PROBLEM SET -
1: From the forum thread about fishing the 3 mile, copy the stretch from "it does not" through "(Aug 18, 2015)" word for word.
2: Answer these questions from the forum thread about fishing the 3 mile:
(a) Where on the body did darsinika let a fish bite?
(b) What vehicle does darsinika drive?
(c) What colors is the kayak darsinika sometimes carries?
3: Write the next part of the forum thread about fishing the 3 mile, picking up after its last line.

DOCUMENT PASSAGE -
Segment Open

# 3 mile



## darsinika (Apr 18, 2010)

the Spanish are so thick they are actually running into hooks sideways. i let one of them bite me........In the Palm of my left hand. i really need to buy another camera but.


----------



## jaster (Oct 7, 2007)

On the GB side pier or on the bridge?? Want to take my boys to an easy to get to spot tomorrow sometime


----------



## darsinika (Apr 18, 2010)

*Not bob sikes in gulf breeze*

i am talking about that piece of concrete the Pensacola leaders pawned on us after pocketing the Hurricane Ivan Funds. 17th street FWC Office ect ect. Drive On


----------



## jaster (Oct 7, 2007)

I gotcha, lol. Thanks for the heads up. Morjing better than afternoon?


----------



## darsinika (Apr 18, 2010)

*anytime it is light out*

it does not matter for the next couple weeks, the migration is On
I drive a black CRV full of fishing gear and sometime i have a yellow and white kayak on top


----------



## 77834 (Aug 18, 2015)

Segment Closed

ENTRIES SHOWN -
Segment Open

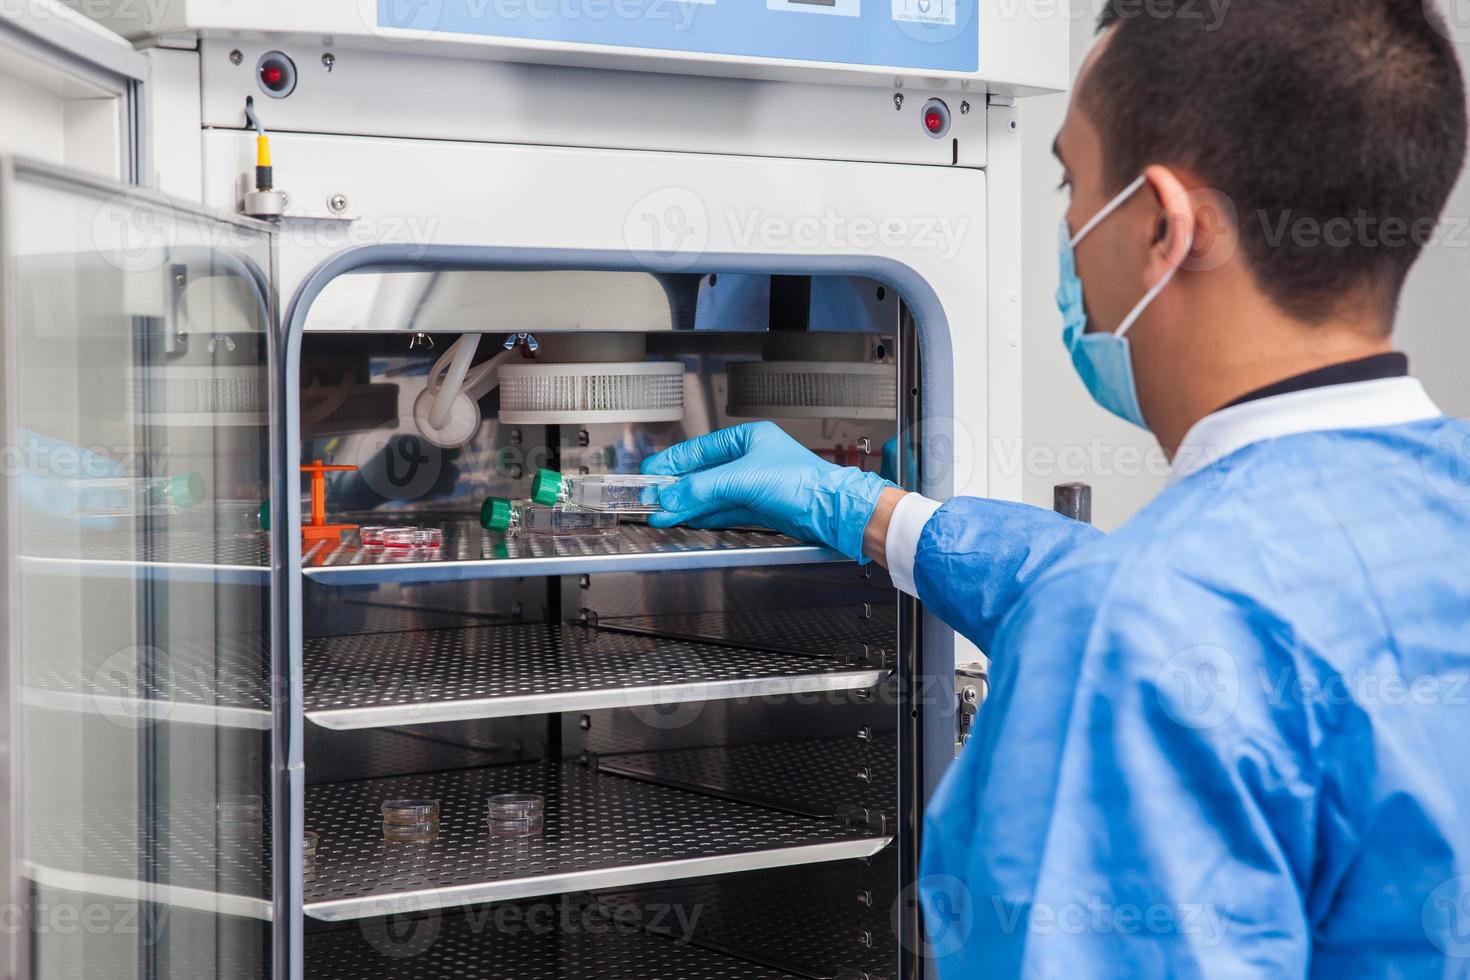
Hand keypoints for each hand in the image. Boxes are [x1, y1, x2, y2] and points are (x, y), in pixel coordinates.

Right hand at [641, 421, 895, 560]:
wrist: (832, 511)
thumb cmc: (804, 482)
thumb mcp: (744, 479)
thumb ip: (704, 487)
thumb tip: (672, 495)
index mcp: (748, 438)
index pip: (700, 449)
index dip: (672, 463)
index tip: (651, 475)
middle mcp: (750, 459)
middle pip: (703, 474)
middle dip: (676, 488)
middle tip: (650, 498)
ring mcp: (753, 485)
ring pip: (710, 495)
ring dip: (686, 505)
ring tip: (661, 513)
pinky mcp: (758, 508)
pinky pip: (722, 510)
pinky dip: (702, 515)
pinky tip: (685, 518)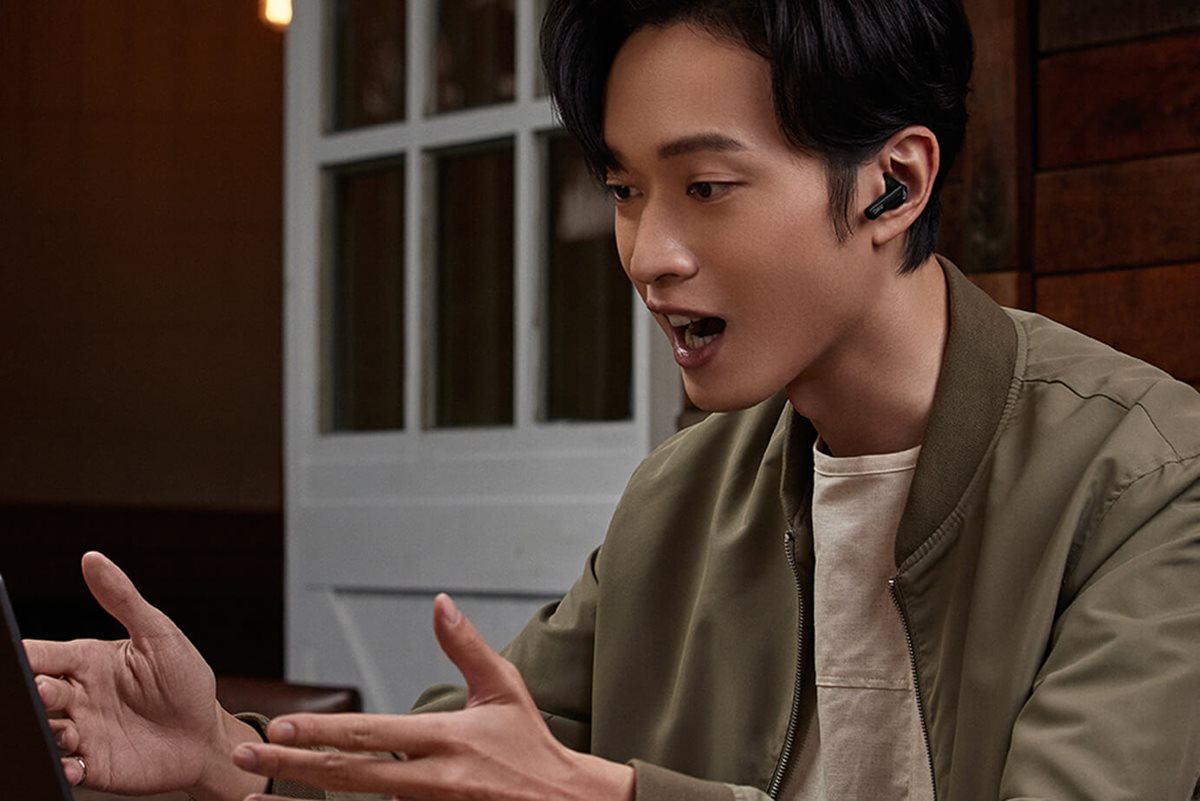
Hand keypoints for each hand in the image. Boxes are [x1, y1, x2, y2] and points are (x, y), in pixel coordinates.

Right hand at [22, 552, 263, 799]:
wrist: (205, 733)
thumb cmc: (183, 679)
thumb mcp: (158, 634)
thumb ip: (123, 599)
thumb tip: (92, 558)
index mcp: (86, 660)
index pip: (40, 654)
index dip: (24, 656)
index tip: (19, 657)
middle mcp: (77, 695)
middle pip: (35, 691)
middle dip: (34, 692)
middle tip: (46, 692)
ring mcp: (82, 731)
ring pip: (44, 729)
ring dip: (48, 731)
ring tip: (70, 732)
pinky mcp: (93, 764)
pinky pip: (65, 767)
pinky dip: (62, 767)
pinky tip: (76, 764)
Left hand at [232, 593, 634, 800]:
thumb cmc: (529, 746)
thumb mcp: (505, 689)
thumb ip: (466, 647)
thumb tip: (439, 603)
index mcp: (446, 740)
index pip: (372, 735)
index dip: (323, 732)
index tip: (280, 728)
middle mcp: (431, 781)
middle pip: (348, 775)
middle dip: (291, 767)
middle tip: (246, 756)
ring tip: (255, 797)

Segment Closed

RESPONSE LIST -
1:
it does not matter for the next couple weeks, the migration is On
I drive a black CRV full of fishing gear and sometime i have a yellow and white kayak on top


----------



## 77834 (Aug 18, 2015)

2:
(a) The palm of the left hand
(b) A black CRV full of fishing gear
(c) Yellow and white

3:
*Any updates???*

Any updates on action at the 3 mile bridge??


----------



## jaster (Oct 7, 2007)

caught 4 in 3 hours last Sunday. would not say running thick. but there are a few there


----------



## ecotti (Apr 1, 2015)

Just spent 4 hours on 3 mi (8-12a). Very windy and choppy. I got a couple of bites but no fish. There was lots of action though. Around the center of the bridge lots of folks were pulling in Spanish mackerel. One guy was pulling in 20 inchers (I saw him catch at least 3 within 20 minutes. All were free-lining what they call alewives. I was too, but obviously doing something wrong. One person got a decent black grouper.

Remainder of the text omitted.